# [SUPPLIED MATERIAL]
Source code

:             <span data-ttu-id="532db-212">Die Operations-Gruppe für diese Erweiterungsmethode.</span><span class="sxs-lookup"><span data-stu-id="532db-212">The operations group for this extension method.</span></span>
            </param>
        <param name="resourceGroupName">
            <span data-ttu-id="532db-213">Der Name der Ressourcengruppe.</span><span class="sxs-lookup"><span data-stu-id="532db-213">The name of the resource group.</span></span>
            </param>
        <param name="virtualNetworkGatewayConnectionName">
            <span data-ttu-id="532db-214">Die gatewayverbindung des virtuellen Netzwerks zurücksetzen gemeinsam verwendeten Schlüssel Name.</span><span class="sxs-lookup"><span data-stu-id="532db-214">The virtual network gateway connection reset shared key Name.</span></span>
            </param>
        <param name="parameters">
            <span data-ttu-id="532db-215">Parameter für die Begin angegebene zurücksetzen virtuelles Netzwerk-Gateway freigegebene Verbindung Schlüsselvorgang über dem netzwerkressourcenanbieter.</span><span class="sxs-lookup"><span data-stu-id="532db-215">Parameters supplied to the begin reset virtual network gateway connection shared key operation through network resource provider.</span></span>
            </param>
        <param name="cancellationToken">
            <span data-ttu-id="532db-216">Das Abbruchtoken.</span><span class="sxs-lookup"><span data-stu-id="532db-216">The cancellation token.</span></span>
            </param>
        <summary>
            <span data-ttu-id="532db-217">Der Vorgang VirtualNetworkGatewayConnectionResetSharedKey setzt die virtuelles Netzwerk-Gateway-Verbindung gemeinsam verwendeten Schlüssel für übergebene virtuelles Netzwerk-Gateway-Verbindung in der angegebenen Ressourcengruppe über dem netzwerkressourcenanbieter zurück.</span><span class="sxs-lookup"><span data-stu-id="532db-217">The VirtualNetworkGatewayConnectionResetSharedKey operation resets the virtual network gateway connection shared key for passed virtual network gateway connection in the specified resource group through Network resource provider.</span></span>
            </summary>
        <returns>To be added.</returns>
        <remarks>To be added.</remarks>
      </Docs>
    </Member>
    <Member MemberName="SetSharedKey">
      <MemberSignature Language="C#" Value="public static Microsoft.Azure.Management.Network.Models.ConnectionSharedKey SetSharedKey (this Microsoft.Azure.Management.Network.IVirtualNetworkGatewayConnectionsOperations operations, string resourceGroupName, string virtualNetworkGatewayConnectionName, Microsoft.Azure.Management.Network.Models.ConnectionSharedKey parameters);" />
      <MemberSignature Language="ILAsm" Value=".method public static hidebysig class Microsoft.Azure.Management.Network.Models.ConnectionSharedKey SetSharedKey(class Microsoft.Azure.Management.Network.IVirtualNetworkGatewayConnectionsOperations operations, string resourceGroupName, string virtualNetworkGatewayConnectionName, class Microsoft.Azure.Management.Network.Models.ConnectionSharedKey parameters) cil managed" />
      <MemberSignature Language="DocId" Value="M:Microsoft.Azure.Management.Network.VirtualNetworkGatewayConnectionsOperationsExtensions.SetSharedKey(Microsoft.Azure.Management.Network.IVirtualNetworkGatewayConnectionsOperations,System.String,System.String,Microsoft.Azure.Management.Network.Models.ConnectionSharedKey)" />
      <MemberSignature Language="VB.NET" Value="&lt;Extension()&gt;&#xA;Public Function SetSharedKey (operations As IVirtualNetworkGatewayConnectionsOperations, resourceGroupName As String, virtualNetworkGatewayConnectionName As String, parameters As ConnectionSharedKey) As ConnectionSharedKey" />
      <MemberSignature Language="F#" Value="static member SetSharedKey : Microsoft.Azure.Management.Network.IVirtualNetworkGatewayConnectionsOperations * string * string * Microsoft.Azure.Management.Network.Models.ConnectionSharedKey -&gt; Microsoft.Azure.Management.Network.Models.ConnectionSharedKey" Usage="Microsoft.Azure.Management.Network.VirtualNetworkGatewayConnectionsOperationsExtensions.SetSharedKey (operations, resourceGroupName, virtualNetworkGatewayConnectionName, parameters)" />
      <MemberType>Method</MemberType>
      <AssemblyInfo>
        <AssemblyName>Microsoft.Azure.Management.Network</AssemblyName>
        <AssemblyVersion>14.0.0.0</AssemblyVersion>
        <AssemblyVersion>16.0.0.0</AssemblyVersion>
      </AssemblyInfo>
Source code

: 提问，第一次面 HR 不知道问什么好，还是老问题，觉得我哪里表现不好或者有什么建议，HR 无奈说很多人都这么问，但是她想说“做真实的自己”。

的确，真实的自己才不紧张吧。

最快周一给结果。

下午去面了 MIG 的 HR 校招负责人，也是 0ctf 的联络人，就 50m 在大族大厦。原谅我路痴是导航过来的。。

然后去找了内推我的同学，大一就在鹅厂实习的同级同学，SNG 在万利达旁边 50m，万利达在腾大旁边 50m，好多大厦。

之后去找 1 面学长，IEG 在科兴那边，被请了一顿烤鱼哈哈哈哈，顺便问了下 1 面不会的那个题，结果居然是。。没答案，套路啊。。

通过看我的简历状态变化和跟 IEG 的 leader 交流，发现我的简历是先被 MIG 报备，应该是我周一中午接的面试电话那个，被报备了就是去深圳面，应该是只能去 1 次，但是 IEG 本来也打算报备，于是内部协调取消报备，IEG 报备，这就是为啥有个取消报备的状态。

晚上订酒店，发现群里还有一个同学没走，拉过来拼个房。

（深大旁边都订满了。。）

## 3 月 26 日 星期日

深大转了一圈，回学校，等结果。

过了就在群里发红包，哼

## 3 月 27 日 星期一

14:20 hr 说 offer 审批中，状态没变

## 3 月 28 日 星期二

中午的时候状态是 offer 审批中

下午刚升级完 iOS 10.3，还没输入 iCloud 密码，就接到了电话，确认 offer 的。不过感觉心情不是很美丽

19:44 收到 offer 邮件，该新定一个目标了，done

# [HOW TO COMPLETE THIS TASK]
Search the records above for the string "Ressourcengruppe". Copy every line that contains it.

# [REPLY]
            <span data-ttu-id="532db-213">Der Name der Ressourcengruppe.</span><span class="sxs-lookup"><span data-stu-id="532db-213">The name of the resource group.</span></span>
            <span data-ttu-id="532db-217">Der Vorgang VirtualNetworkGatewayConnectionResetSharedKey setzt die virtuelles Netzwerk-Gateway-Verbindung gemeinsam verwendeten Schlüssel für übergebene virtuelles Netzwerk-Gateway-Verbindung in der angegebenen Ressourcengruppe über dem netzwerkressourcenanbieter zurück.</span><span class="sxs-lookup"><span data-stu-id="532db-217">The VirtualNetworkGatewayConnectionResetSharedKey operation resets the virtual network gateway connection shared key for passed virtual network gateway connection in the specified resource group through Network resource provider.</span></span>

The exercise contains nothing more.